TRY IT:
Reproduce exactly the lines from the one containing "lteração e republicação do" through the last line of the records below, both included, and nothing else.
__________
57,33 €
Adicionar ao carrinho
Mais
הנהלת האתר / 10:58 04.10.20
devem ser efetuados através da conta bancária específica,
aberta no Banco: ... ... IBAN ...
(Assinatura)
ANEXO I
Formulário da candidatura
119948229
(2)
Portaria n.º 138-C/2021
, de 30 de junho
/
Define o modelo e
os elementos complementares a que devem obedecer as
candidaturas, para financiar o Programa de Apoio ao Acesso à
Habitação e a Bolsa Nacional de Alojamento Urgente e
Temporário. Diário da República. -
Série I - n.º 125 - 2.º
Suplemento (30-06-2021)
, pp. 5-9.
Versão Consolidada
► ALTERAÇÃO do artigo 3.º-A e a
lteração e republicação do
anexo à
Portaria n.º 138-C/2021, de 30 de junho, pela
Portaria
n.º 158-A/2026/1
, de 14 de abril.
__________
RESULT OF THIS EXERCISE:
lteração e republicação do
anexo à
Portaria n.º 138-C/2021, de 30 de junho, pela
Portaria
n.º 158-A/2026/1
, de 14 de abril.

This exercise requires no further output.